This is a good article. The point about liberals and conservatives choosing different life paths strikes me as right on the mark.
By Eric M. Uslaner Wednesday, December 12, 2007
In his article in Outlook, Robert Maranto says he finds it lonely as a conservative in academia. He rightly dismisses any conspiratorial notions of a left-wing cabal that blocks conservatives from the halls of ivy. Instead, he says, the left that dominates university life in America acts less disingenously: It simply reproduces itself by favoring new hires who replicate their own views.
This argument may sound convincing, but it is flawed. And I say this as someone who has long respected Robert Maranto and his work. I was his mentor at the University of Maryland, from which he received his bachelor's degree in government in 1980. We have kept in touch and see each other often. We do not, however, commiserate about how people like us face discrimination in the academic marketplace -- because I am part of the liberal majority he sees as threatening people like himself.
In one crucial way, his argument is beyond reproach: Study after study indicates that most university faculty tilt to the left. But they are liberal Democrats, not Marxist zealots protesting the evils of the capitalist system. Maranto tells a handful of stories about alleged bias in academic hiring, but he provides no systematic evidence that liberal academics either consciously or unconsiously seek to replicate their own ideology in hiring.

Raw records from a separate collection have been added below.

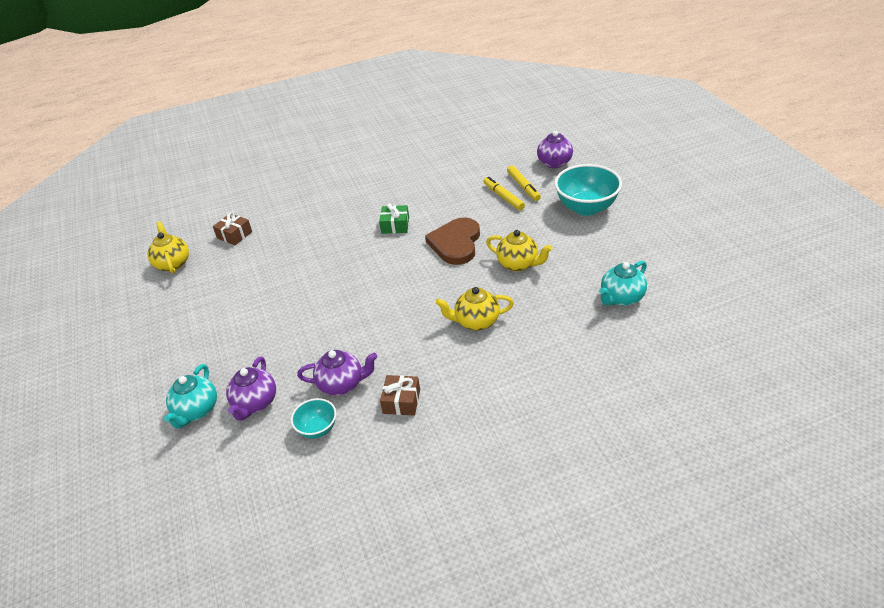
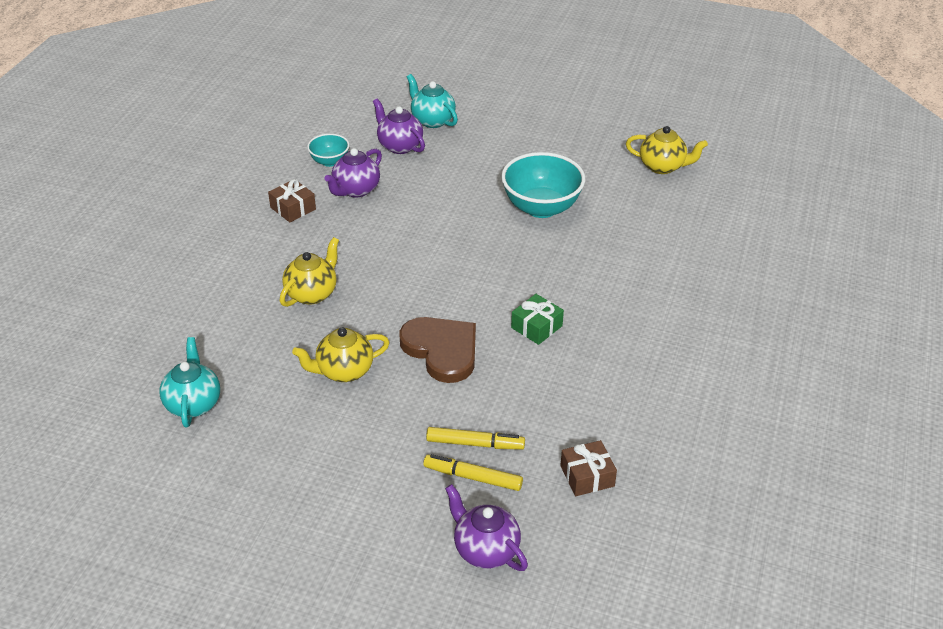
camera: 125 degrees right, 0 degrees up
brown gift [213,212,252,245] -> brown gift moved to [560,440,617,496]
turquoise bowl [554,164,622,216] -> turquoise bowl moved to [501,152,585,218]

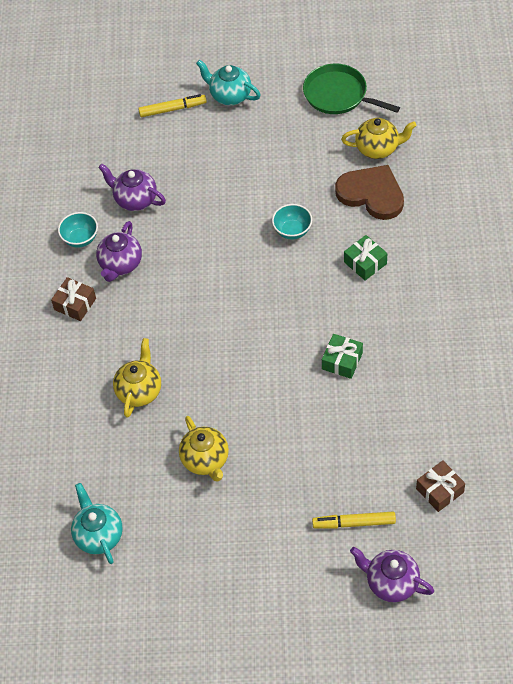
camera: 15 degrees left, 15 degrees up
yellow teapot [292,328,390,382] -> yellow teapot turned 75 degrees counterclockwise [179,416,229,482]
brown heart [399,317,476,383] -> brown heart moved to [335,165,404,220]
turquoise teapot [407,74,458,128] -> turquoise teapot moved to [196,60,261,105]
yellow marker [426,427,525,450] -> yellow marker moved to [138,94,207,117]
turquoise bowl [501,152,585,218] -> turquoise bowl [272,204,312,239], size x0.53
none -> green pan [303,64,400,114]
none -> green gift [344,235,387,280]

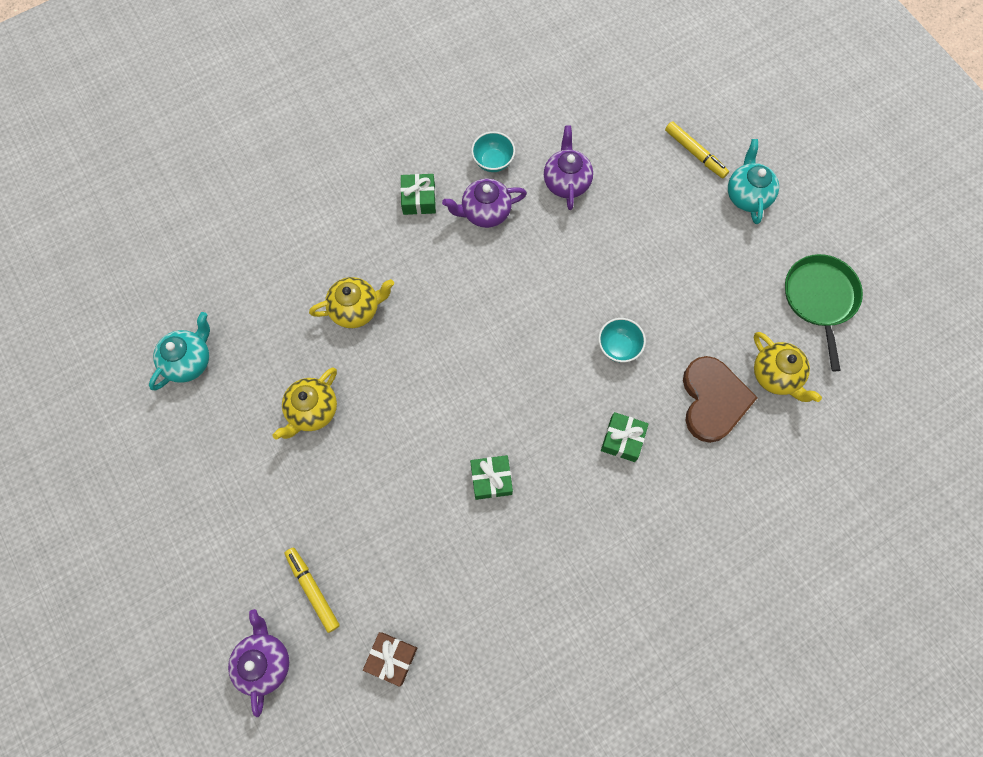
camera: 55 degrees right, 15 degrees up
brown gift [51,277,96,321] -> green gift [400,174,436,215]

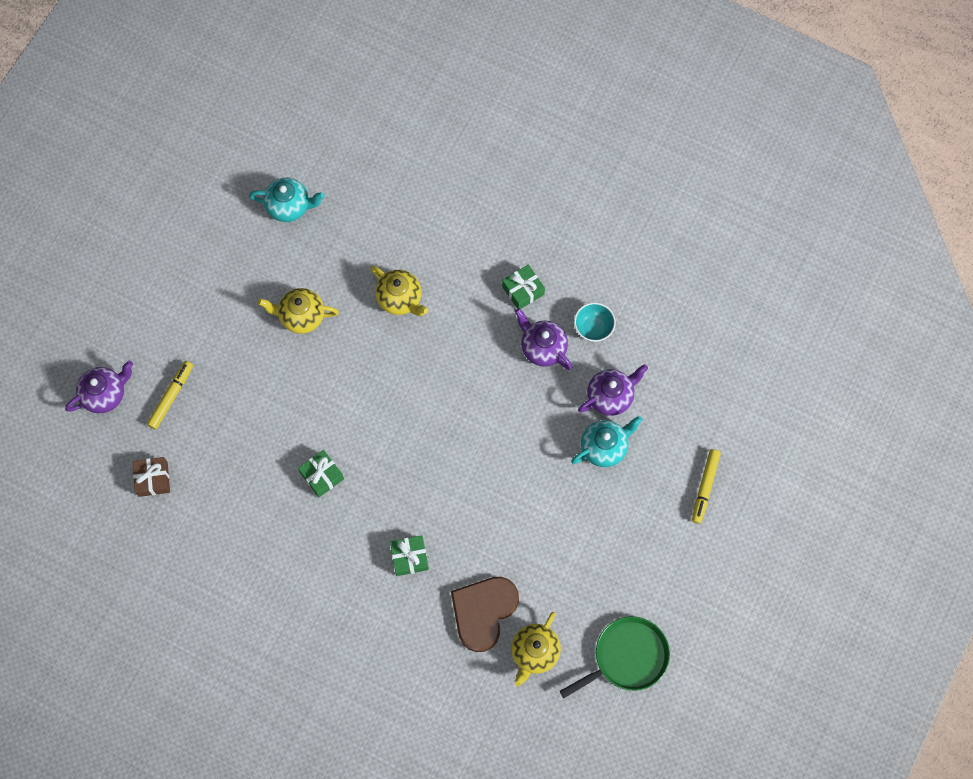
camera: 60 degrees right, 0 degrees up
turquoise bowl [598,318,646,362] -> none
brown heart [683,356,758,443] -> brown heart turned 150 degrees clockwise [451,577,519,652]
turquoise teapot [728,139,779,224] -> turquoise teapot moved to [571,416,643,467]

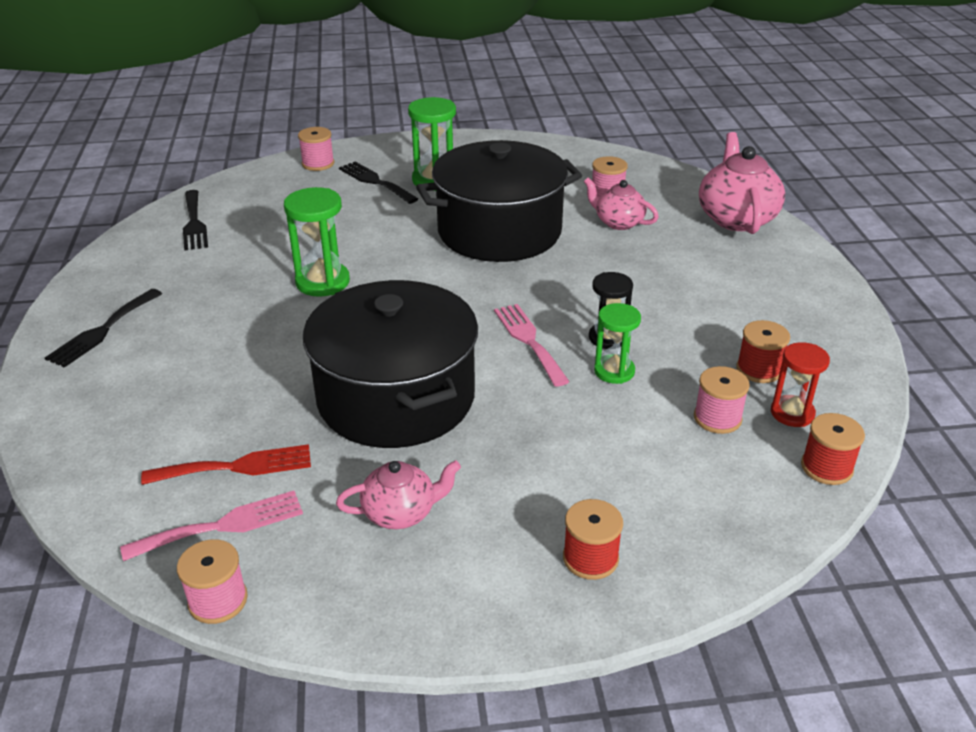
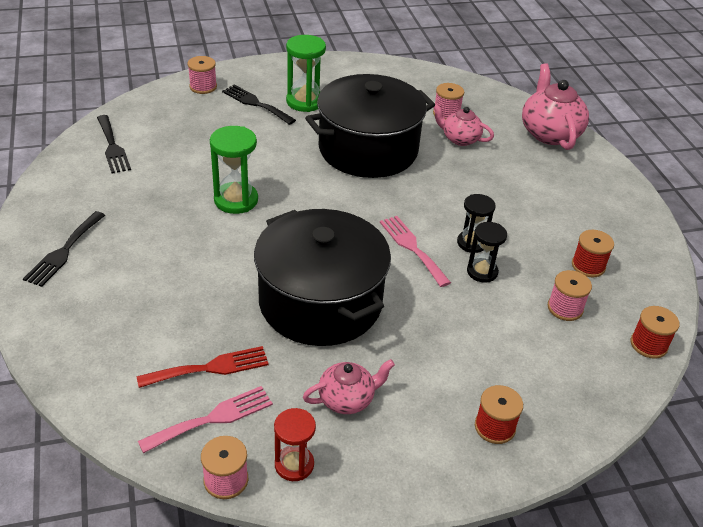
camera: 10 degrees left, 5 degrees up
green hourglass [594,303,641,384] -> black hourglass [467,222,507,283]
red hourglass [771,342,830,427] -> red hourglass moved to [274,408,316,481]

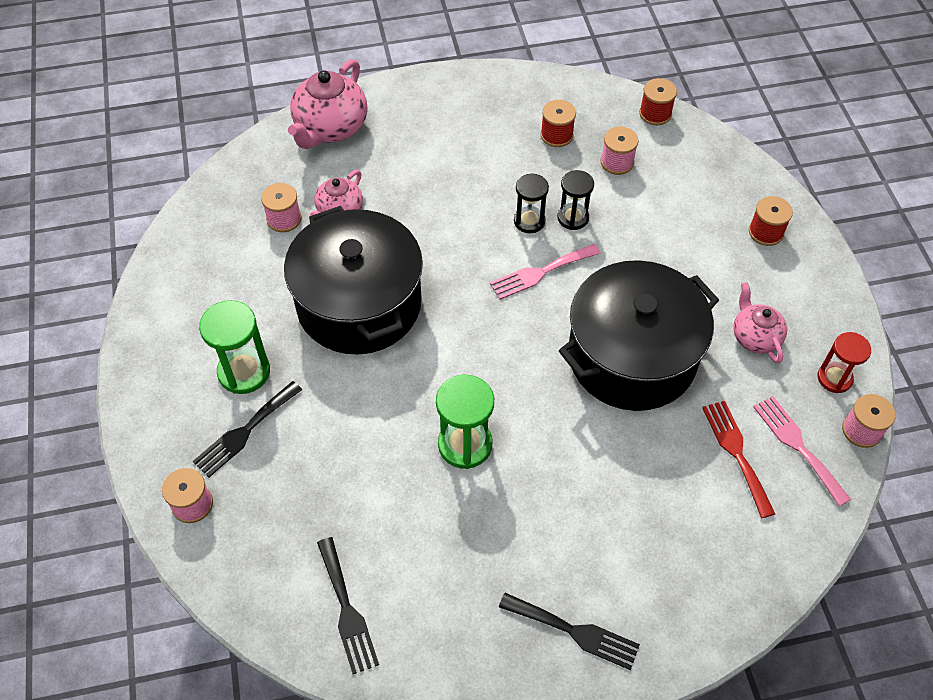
camera: 85 degrees left, 15 degrees up
black fork [97,115,131,174] -> black fork turned 90 degrees clockwise [317,537,379,674]
pink teapot [522,63,589,150] -> pink teapot turned 60 degrees counterclockwise [288,59,367,149]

A more fruitful way to begin a discussion of bias among academics is to ask why so many academics are liberal in the first place. I have no data about this question. But my own life story, and those of others I know, suggest an alternative explanation: People choose academic careers because they care more about intellectual pursuits than about making lots of money.
I had two opportunities as an undergraduate to select careers that would have been far more lucrative -- a college girlfriend who wanted me to join her father's accounting firm and a guaranteed position in a major law firm if I went to law school. I turned down both -- and lost the girlfriend -- because I wasn't interested in becoming an accountant or a lawyer. I'd be making substantially more money than I do now if I had chosen either route, but I doubt that I'd be very happy.
Still, plenty of people do choose to go to law school and business school, and some of them earn starting salaries approaching what I make after almost 40 years of university teaching. Law school and business school are rigorous, but they demand more rote memorization and less creativity than Ph.D. programs. The payoff for enduring these curricula are large salaries -- while academics "pay a price" for the "luxury" of pursuing research agendas of their choice.
The lure of large salaries is likely to appeal more to conservatives than to liberals. It seems very likely that business school graduates are as conservative as university faculty are liberal. Just as academics tilt to the left, people in the business world tilt to the right. Financial success is more important to young conservatives than to young liberals, so early on, there is a sorting out of career options.
We in the academy don't seek to replicate ourselves. I can't remember any hiring decision my department has ever made where the candidate's ideology was discussed. There are Republicans on our faculty -- when you teach about elections, it is useful (and fun) to have colleagues on the other side of the political fence. Even as I am a liberal Democrat, I wrote the evaluation for promotion for a conservative Republican colleague -- and he, in turn, wrote the tenure evaluation for a then-junior colleague considerably to the left of me. Some of my best and most successful students -- and the ones I have been closest to -- have been Republicans.
On rare occasions, someone will raise the issue of the ideology of a colleague. About a decade or so ago, one colleague on the left raised a question about a tenure candidate's past affiliation with conservative think tanks. The other tenured faculty at the meeting, including several even further to the left, shouted him down. These concerns were irrelevant, they insisted. And they carried the day: The anonymous vote for the candidate was unanimous for tenure and similar issues have never been raised since then.
All that said, I am not arguing that there is no ideological discrimination in academia. The anecdotes in Maranto's article show there is. But Maranto, of all people, should know that anecdotal evidence is hardly conclusive. His own area of expertise -- school choice -- is hotly debated in political science circles. The main advocate for a more market-based solution is a universally respected full professor at Harvard.
We have no evidence that ideological discrimination is common. If Robert Maranto believes it is, there is at least one concrete step he can take to combat it: Encourage his best conservative students to join him in the academy.
The author is a professor of government and politics at the University of Maryland.